Le masse sono ovunque pronte per una lotta più dura, una lotta per il loro futuro e per la libertà, pronte a lanciare un contrattacco contro i loro sfruttatori. Come è successo in Tunisia ed in Egitto ed altrove nel mondo arabo, i popoli di ogni dove sono stufi e disposti a ritornare alla lotta più che mai. Oltre alle urgenti azioni di solidarietà, si può dare inizio a nuove iniziative di protesta ed altre forme di azione diretta, su una scala ancora più ampia, contro i nostri comuni nemici, a difesa dei nostri comuni interessi.

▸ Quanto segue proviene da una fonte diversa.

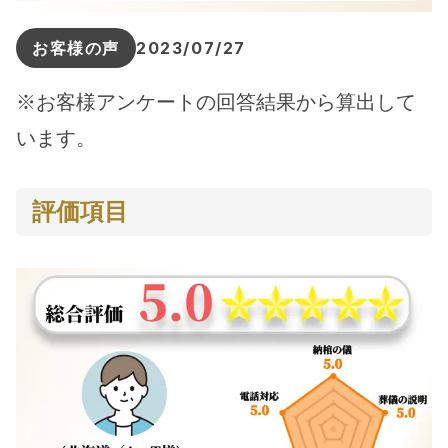
お客様の声
2023/07/27
※お客様アンケートの回答結果から算出して
います。
評価項目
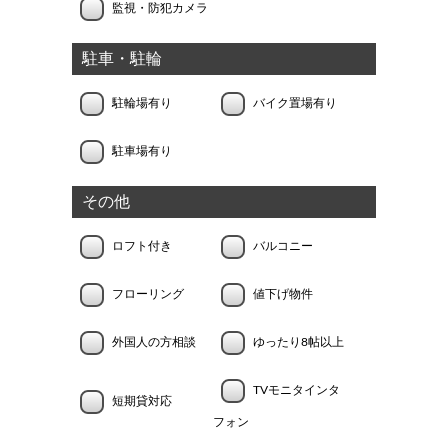
監視・防犯カメラ
駐車・駐輪
駐輪場有り
バイク置場有り
駐車場有り
その他
ロフト付き
バルコニー
フローリング
値下げ物件
外国人の方相談
ゆったり8帖以上
TVモニタインタ
短期貸対応
フォン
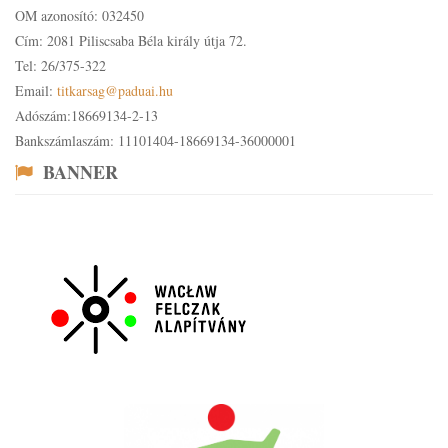
OM azonosító: 032450
Cím: 2081 Piliscsaba Béla király útja 72.
Tel: 26/375-322
Email:
titkarsag@paduai.hu
Adószám:18669134-2-13
Bankszámlaszám: 11101404-18669134-36000001
BANNER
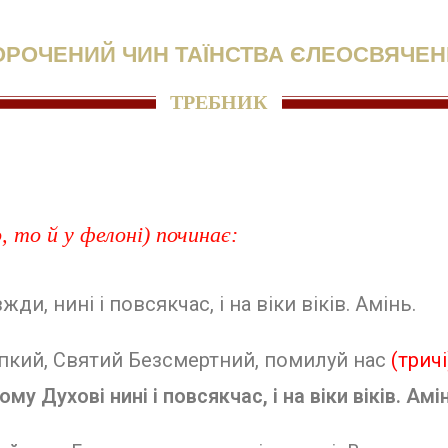
ОРОЧЕНИЙ ЧИН ТАЇНСТВА ЄЛЕОСВЯЧЕ
ТРЕБНИК
 то й у фелоні) починає:
и, нині і повсякчас, і на віки віків.
Амінь.
пкий, Свя­тий Безсмертний, помилуй нас
(тричі
му Духо­ві нині і повсякчас, і на віки віків.
Амін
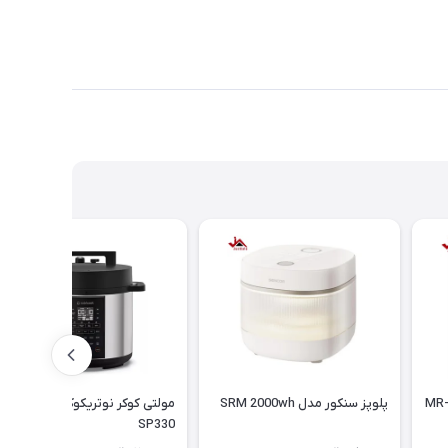
پلوپز سنکور مدل SRM 2000wh
مولتی کوکر نوتریکوک مدل
SP330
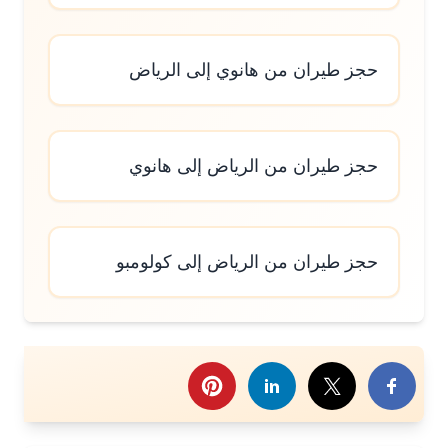
حجز طيران من هانوي إلى الرياض
حجز طيران من الرياض إلى هانوي
حجز طيران من الرياض إلى كولومبو
رك هذا الموضوع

Facendo parte della sinistra libertaria, sono profondamente convinto che le lotte in corso in Medio Oriente perseguano obiettivi chiaramente libertari, ma questo non è il tempo per il settarismo tra le file della sinistra rivoluzionaria internazionale, tra le organizzazioni anticapitaliste e tra gli attivisti. Senza rinunciare ai fini libertari delle lotte e senza usare mezzi autoritari, questa lotta deve essere la battaglia comune di tutti i rivoluzionari e di tutti gli attivisti anticapitalisti e, soprattutto, la battaglia per gli interessi comuni delle masse ovunque. Mi rendo conto che le rivoluzioni sono in corso e che si può sia vincere che essere sconfitti. Dopo quelle che sono sembrate "facili" vittorie in Tunisia ed Egitto (ma in realtà non è così ovviamente), ora siamo nella parte più difficile della nostra lotta, e come il movimento dei lavoratori ben sa fin dalle sue origini, una tale lotta può essere vittoriosa solo a livello internazionale.
La lotta in corso non è un'eccezione. Naturalmente, queste lotte non sono di quelle a carattere puramente proletario e lo stesso proletariato locale vi ha avuto finora un ruolo minore. Ma la verità è che tali lotte hanno un potenziale molto alto per un indipendente movimento di massa dei lavoratori. Proprio ora, di fronte all'occupazione militare saudita, i sindacati del Bahrein hanno indetto uno sciopero generale, mentre i manifestanti stanno le strade principali del piccolo paese. Gli operai in Tunisia, nella città mineraria di Métlaoui, si stanno scontrando con la polizia mentre protestano per le loro rivendicazioni e ci sono già 2 morti nella città su cui il governo tunisino ha imposto in coprifuoco. Le cose si stanno mettendo peggio anche in Piazza Taqeer a Sana'a, nello Yemen, dove la dittatura sembra preparare un massacro su vasta scala.
I manifestanti in Libia, Yemen e Bahrain saranno ancora più coraggiosi e più forti se potranno sentire un sostegno internazionale tale da fare la differenza in questo periodo critico che vede le masse arabe in lotta per la loro libertà.